Recommendation for (online) photoshop class
January 6, 2015 7:54 AM   Subscribe

I'd like to improve my photoshop skills and was hoping to find a good online course to take.

I don't have much experience with online learning and don't know what sites to look at or what courses to take. I'm a dedicated amateur photographer so my main goal is develop more skill at photo processing, retouching, etc, which is a blind spot in my skills.

I'd be willing to pay for something really good but I don't feel comfortable blindly giving someone money without knowing what I will get.
posted by RustyBrooks to Computers & Internet (9 answers total) 22 users marked this as a favorite
 
I've had a lot of luck with the lynda.com photoshop courses. Well organized, easy to follow, thorough. I used them for more advanced PS techniques but their foundation courses in other Adobe products have been great. You have to pay a monthly subscription fee but then have access to a wide range of online courses.
posted by oneaday at 8:09 AM on January 6, 2015 [2 favorites]
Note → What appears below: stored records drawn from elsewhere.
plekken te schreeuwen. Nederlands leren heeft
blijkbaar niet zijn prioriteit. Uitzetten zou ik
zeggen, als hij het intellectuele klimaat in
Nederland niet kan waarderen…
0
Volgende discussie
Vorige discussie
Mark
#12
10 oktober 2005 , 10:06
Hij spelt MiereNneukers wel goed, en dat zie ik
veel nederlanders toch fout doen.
Response by poster: Any particular one? There are 353 photoshop courses on lynda.com...
posted by RustyBrooks at 8:15 AM on January 6, 2015


What do you feel are your weakest Pshop skills? Start there and expand as needed.
Seconding lynda.com.
posted by Thorzdad at 9:12 AM on January 6, 2015


Thirding Lynda.com , the free trial period should give you an idea before you commit for a longer paid subscription.
posted by PardonMyFrench at 9:23 AM on January 6, 2015


Nthing Lynda.
posted by IzzeYum at 10:30 AM on January 6, 2015


When I want to learn anything new at lynda.com, I search for "essentials" with the software/technique. This Photoshop Essentials for CC looks good, but there are other ones for earlier versions of Photoshop, too. Lots of material on dealing with Camera Raw, but it moves on to universal PS basics, too.
posted by maudlin at 11:10 AM on January 6, 2015


They also have several retouching courses, videos and articles. I haven't used any of them, but anything quick from Deke is usually worth it.
posted by maudlin at 11:13 AM on January 6, 2015


Best answer: Lynda.com is great, but, currently, KelbyOne has the better teachers for photography and Photoshop, imo ( Kelby himself, Katrin Eisman, Dan Margulis, etc.).

Try a month at both sites, ask them what they would recommend for you
to start out with. They'd want you to keep coming back, so you'd probably get the straight poop, as it were.
posted by Chitownfats at 3:05 PM on January 6, 2015 [1 favorite]


Response by poster: I went with KelbyOne and for the last few days I've been watching a lot of videos and working with photoshop a lot, it's definitely been a big help.

I decided to swallow my ego and watch a few beginners videos to start out, and that was probably a good idea. A lot of things in photoshop have really been streamlined since I was proficient at it (think, say, Photoshop version 6, like 2000ish) and things that used to be multiple steps are now accomplishable in single actions. They've also managed to make a lot of common operations non-destructive, which is really nice.

I'm tackling some harder lessons now and I think the subscription will really pay off.